Yakın zamanda üst düzey kocaman kocaman adamların toplantısında oturuyordum. Ortaya bir tatlı açıldı; adamların elleri tatlıya gidip gidip geliyor. Bu arada arka masada oturan asistan bey arka taraftan bize bakıyor. Dayanamadım, aldım tatlı kutusunu arka taraftaki arkadaşımıza uzattım, çok mutlu oldu. “Abi başkası hiç böyle yapmadı şimdiye kadar.” dedi. Ne diyeyim, güldüm geçtim. Makamınız ne olursa olsun hepimiz insan değil miyiz?
Mütevazı olmalıyız, dünyanın malını kazanırken, insanların kalbini de kazanmayı ihmal etmemeliyiz. Kırdığınız bir kalbin sahibi sizi affedebilir fakat hukukta ki amme davası gibi Allah affetmeyebilir, günü geldiğinde senden o kulun kalp kırma cezasını keserse yapabileceğin bir şey kalmayabilir.
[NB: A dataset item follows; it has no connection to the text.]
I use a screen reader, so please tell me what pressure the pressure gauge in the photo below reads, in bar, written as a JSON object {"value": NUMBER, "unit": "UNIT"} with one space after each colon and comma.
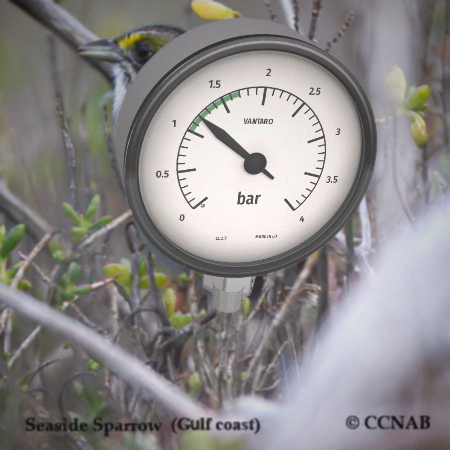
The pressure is {"value": 1.2, "unit": "bar"}
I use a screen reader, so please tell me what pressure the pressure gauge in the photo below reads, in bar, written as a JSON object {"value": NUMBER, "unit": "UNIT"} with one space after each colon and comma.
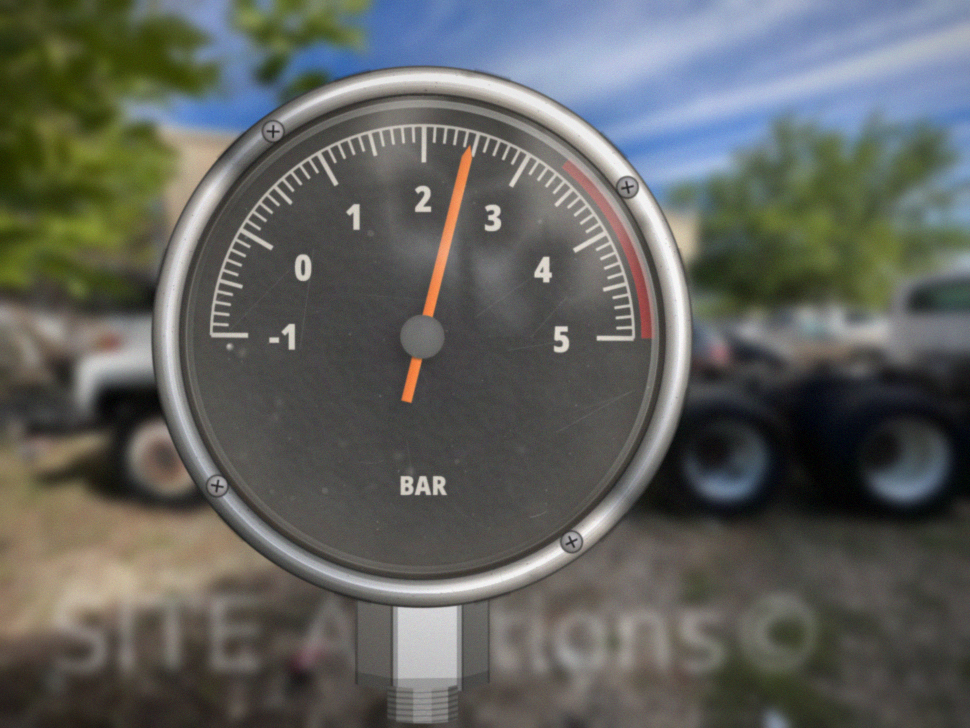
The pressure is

Onun için mütevazı olacağız, bir şey kaybetmeyiz. Hareketlerimiz Allah’ın gücüne gider de gün gelir, yüzüne bakmadığın insanın kapısında yatmak zorunda kalırsın.
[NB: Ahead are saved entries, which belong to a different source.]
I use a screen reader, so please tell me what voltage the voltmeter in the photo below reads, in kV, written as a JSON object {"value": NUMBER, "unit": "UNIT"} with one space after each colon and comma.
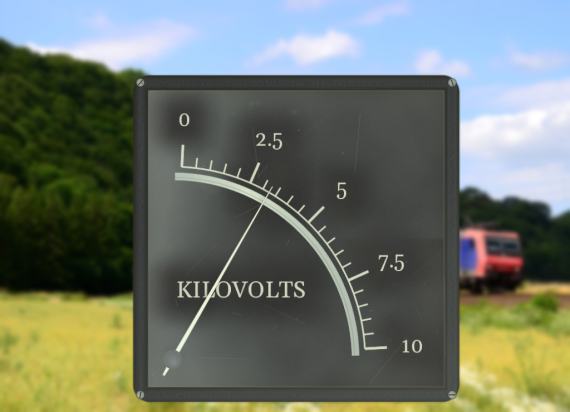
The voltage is {"value": 3.25, "unit": "kV"}
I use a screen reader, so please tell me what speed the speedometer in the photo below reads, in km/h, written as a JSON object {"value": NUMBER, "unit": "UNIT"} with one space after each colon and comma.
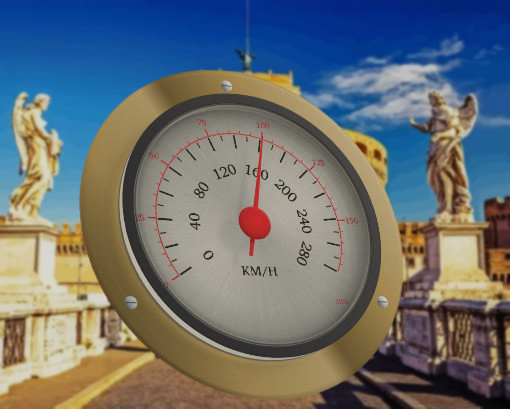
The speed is {"value": 160, "unit": "km/h"}
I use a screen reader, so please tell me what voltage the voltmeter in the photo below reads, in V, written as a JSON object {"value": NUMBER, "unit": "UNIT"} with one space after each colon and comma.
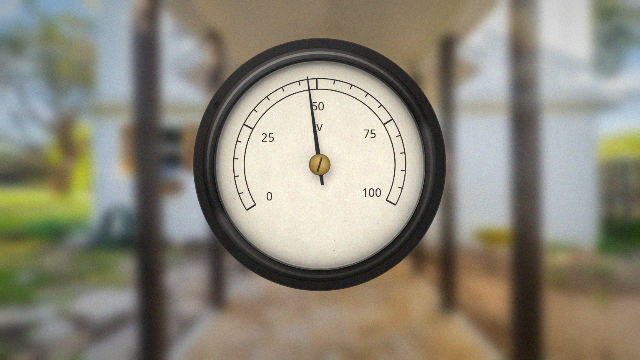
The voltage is {"value": 47.5, "unit": "V"}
Bu arada Kurban Bayramı Et Bayramı demek değildir. Ortak girilen kurbanlıklarda sürekli şu kadar et verir bu kadar eti var gibi sözlerden başka bir şey duymuyoruz. Allah için en güzel kurbanı seçmeliyiz diye bir ortaktan duymuş değiliz. İşin aslı bu olmalı, şu kadar et çıkar yerine; “Allah’a en iyisini kurban etmeliyiz.” diyerek kulluğumuzun anlamını arz etmiş oluyoruz. En iyisini Allah için vermek kulluğun kalitesini gösterir. Allah için verdiklerin de aslında senin. Bunun bir idrakine varamadık gitti. Çocukken ağaçları budayan insanları görürdüm; “Bunlarda akıl yok, koskoca meyva ağaçlarının dallarını kesiyorlar.”derdim çocuksu düşüncelerle. Yaşım ilerledikçe gerçeği öğrendim, budanan dalların sonrasında meyve ağacı daha iyi meyve verdiğini öğrenmiş oldum. Şimdi aynen cebimizden çıkan zekat paraları hayır hasenat paraları bizlerin paralarını azaltmıyor bereketlendiriyor. Bunu da bir anlayabilsek keşke. En iyi kurbanı alacağımız yerde; en ucuzunu cılız bir hayvanı Allah için kurban kesiyorum diye kesmemeliyiz. Realite bu olmadığını söylemek isterim.
Bu vesile ile Kurban Bayramımızı en kalbi duygularımla kutluyorum. Bayramımızın sizlere, bizlere ve tüm insanlığa hayırlar getirmesini, dünya mazlumlarının kurtuluşuna vesile olmasını dilerim.